The Dawes Plan was a plan released in 1924 to resolve the issue of World War I reparations that Germany had to cover. The program got its name from the American banker Charles Dawes.
When the World War I came to an end, Germany was made to pay reparations; however, it declared a default. In response to this situation, Belgian and French soldiers occupied the Ruhr River valley inside Germany; therefore, the population of the country started passively rioting, which eventually affected the economics.
The main idea behind the Dawes Plan was to mitigate the amount of money Germany was to pay, so the Allied Reparations Committee asked Charles Dawes to resolve this issue. Thus, the Dawes committee tried to return German reparations in the amount of 132 billion gold marks; moreover, America was to give loans to Germany so that they could make payments to France, Britain, and inevitably to the United States.

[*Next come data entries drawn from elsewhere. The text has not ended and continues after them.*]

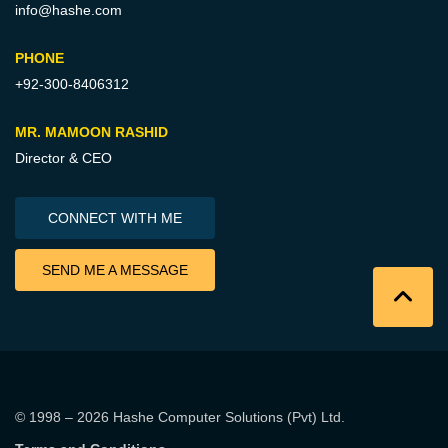
info@hashe.com
PHONE
+92-300-8406312
MR. MAMOON RASHID
Director & CEO
CONNECT WITH ME
SEND ME A MESSAGE
© 1998 – 2026
Hashe Computer Solutions (Pvt) Ltd
.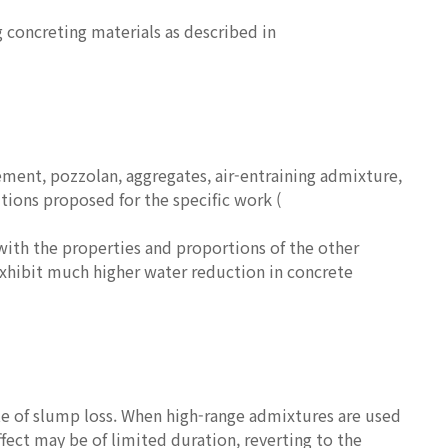
g concreting materials as described in
ment, pozzolan, aggregates, air-entraining admixture,
tions proposed for the specific work (
with the properties and proportions of the other
exhibit much higher water reduction in concrete
ate of slump loss. When high-range admixtures are used
fect may be of limited duration, reverting to the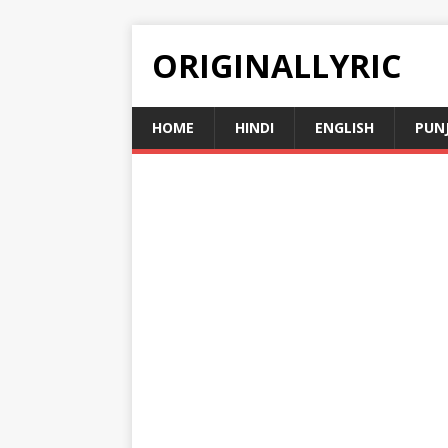
ORIGINALLYRIC
HOME
HINDI
ENGLISH
PUN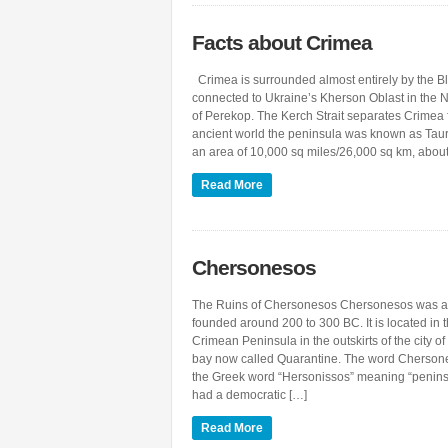
Facts about Crimea
Crimea is surrounded almost entirely by the Bla
connected to Ukraine’s Kherson Oblast in the N
of Perekop. The Kerch Strait separates Crimea 
ancient world the peninsula was known as Taur
an area of 10,000 sq miles/26,000 sq km, abou
Read More
Chersonesos
The Ruins of Chersonesos Chersonesos was a
founded around 200 to 300 BC. It is located in t
Crimean Peninsula in the outskirts of the city of
bay now called Quarantine. The word Cherson
the Greek word “Hersonissos” meaning “penin
had a democratic […]
Read More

There were some crucial details of the plan. Firstly, foreign soldiers were to evacuate the Ruhr River valley. Secondly, the reparations’ payment would start with the amount of one billion marks consistently increasing the amount annually, Thirdly, customs, excise, and transportation taxes would be the sources for the reparations. Finally, 200$ million would be loaned to Germany from the issued bonds of the United States.
As a result, French troops left the Ruhr area, which contributed to the rebuilding and expansion of German economics. The Dawes Plan was the reason for the German industry to establish a relationship with American banks. Because of the Ruhr’s occupation, the German steel industry became predominant around Europe by the year of 1926 and continued to be it before World War II.